Yes We Can: Barack Obama’s History-Making Presidential Campaign is the story of Barack Obama’s historic journey from junior Senator from Illinois to—if all polls hold as indicated—President of the United States of America, as documented by Scout Tufankjian, the only independent photographer to cover his entire campaign from before he announced his run through the expected election night celebration in Chicago’s Grant Park.
Obama’s grassroots journey touched something profound in America, inspiring individuals of every age, color, educational background, and economic status with his visions of leadership, belief in a better tomorrow, and a return to the hallmarks of American ideals. In the course of his visits to almost every state in the union, Obama electrified record-breaking crowds at his rallies and motivated millions of people to engage in the political process. The results have been nothing short of a revolution in political strategy, communication, and activism.
Be it a skeptical old farmer from Tama, Iowa, who was surprised to realize that he had something in common with this young black politician, or an eight-year-old boy from Los Angeles who couldn’t stop saying, “He looks like me and he is going to be President!”, Senator Obama instilled a feeling of unity and hope in a nation scarred by divisive politics and pessimism. Obama’s campaign created a movement, a faith, and a feeling that has not been present in American politics for decades—if ever. Yes We Can is a comprehensive and intimate portrait of this world-changing campaign. With more than 200 color photographs by Tufankjian, the book takes the reader along on Obama’s personal and political journey.

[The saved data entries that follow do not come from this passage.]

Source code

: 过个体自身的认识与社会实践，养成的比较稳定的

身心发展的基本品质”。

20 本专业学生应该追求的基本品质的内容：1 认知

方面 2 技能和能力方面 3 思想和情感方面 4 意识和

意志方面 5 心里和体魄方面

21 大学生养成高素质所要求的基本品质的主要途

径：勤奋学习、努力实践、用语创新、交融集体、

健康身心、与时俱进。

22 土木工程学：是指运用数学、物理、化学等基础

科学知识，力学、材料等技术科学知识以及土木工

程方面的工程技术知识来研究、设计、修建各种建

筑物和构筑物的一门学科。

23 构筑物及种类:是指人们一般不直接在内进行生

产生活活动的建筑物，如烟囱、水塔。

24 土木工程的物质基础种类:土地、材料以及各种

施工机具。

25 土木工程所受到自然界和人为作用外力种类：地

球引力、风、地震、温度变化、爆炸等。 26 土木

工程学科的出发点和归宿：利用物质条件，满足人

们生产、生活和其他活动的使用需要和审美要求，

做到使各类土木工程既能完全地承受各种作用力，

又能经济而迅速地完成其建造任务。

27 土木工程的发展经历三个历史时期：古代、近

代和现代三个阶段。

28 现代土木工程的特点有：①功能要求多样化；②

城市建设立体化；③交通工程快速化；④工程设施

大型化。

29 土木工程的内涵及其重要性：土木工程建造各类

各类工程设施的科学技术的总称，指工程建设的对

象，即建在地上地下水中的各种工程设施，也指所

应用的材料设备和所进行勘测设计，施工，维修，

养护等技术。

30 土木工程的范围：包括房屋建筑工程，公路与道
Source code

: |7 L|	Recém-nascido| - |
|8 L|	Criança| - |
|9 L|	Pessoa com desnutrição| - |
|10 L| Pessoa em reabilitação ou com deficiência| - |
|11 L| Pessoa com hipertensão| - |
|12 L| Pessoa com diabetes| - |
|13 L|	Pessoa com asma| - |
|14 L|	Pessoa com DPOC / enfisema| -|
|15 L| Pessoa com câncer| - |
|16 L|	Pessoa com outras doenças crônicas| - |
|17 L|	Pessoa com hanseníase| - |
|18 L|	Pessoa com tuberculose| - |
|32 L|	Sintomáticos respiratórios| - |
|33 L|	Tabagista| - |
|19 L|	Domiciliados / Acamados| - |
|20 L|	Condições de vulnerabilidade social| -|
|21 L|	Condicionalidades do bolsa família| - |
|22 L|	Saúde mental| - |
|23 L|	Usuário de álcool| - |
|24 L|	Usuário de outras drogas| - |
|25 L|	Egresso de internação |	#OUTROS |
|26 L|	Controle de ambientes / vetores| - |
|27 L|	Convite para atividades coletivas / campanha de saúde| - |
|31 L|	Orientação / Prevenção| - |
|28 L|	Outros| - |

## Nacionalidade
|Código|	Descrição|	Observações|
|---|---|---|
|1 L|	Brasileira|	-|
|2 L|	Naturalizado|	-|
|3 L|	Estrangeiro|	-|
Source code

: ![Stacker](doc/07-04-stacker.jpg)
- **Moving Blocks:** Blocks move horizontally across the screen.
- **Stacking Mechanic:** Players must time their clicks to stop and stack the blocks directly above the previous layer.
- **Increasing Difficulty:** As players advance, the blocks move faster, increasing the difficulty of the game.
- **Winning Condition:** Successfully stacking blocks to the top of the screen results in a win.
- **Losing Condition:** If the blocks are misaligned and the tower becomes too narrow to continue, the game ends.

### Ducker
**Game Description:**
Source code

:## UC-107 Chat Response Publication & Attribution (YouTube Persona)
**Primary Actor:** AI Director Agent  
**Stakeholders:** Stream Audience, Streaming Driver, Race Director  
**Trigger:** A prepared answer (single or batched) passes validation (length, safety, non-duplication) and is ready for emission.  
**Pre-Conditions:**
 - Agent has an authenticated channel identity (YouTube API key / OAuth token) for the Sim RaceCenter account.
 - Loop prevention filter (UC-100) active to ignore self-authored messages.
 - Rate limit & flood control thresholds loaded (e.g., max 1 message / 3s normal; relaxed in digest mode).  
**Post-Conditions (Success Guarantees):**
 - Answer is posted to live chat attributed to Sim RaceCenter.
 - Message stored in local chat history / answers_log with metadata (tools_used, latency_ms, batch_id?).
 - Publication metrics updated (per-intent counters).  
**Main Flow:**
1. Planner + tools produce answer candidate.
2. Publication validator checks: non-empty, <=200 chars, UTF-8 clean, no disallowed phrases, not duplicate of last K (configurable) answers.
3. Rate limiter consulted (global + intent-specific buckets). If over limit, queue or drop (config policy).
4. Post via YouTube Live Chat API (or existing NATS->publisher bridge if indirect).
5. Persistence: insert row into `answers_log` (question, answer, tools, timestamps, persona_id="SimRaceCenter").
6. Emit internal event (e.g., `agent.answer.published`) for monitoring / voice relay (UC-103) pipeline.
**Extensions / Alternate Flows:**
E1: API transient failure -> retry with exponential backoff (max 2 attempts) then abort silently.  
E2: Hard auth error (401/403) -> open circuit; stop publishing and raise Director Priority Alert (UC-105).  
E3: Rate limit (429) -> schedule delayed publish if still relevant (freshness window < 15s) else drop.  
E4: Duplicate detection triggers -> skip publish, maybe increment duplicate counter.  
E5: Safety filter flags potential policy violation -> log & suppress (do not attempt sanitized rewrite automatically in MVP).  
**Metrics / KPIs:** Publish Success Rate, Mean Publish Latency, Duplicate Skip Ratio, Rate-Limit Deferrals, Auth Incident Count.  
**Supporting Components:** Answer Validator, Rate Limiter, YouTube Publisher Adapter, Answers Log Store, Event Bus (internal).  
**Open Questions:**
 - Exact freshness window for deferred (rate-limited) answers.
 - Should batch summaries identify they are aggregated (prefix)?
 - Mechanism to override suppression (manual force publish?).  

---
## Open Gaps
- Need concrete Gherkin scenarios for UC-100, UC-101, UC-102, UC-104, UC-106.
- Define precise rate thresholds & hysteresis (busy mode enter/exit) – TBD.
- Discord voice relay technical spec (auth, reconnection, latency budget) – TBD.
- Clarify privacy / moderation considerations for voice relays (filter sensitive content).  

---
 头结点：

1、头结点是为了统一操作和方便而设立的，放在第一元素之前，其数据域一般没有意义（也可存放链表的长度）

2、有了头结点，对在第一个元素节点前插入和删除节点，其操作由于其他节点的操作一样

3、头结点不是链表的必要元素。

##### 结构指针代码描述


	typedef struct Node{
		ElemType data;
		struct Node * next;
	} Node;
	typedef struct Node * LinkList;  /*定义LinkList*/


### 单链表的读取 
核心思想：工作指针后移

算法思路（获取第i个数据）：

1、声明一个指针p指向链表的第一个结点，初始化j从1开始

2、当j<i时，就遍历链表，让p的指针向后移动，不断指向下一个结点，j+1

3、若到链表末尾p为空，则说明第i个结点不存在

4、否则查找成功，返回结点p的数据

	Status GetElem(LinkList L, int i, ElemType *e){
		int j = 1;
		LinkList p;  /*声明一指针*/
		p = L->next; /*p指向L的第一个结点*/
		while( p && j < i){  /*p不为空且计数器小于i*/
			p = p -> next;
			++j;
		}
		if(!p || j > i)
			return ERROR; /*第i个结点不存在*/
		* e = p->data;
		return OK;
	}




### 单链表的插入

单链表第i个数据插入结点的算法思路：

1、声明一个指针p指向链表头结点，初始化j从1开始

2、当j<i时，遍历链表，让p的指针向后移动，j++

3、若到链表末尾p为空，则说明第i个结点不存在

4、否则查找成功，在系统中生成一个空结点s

Tufankjian was there from the beginning, attending a book signing almost two years ago in New Hampshire that marked the start of a fascination with the man who would be president.
Sensing something truly important was happening, Tufankjian decided to document the journey of this long-shot candidate. From coffee shops and diners to auto manufacturing plants and bowling alleys, Tufankjian followed Obama as he wooed potential voters in expensive houses as well as in poverty-stricken Indian reservations. She covered the primaries, the debates, and the final weeks of the hard-fought campaign, shooting more than 12,000 images—the deepest, most comprehensive, and most personal portrait of the man and his run as well as the people who came to see him, hear him, and vote for him. Yes We Can is as much about Americans and their hopes and visions for America as it is about the man that gave them voice.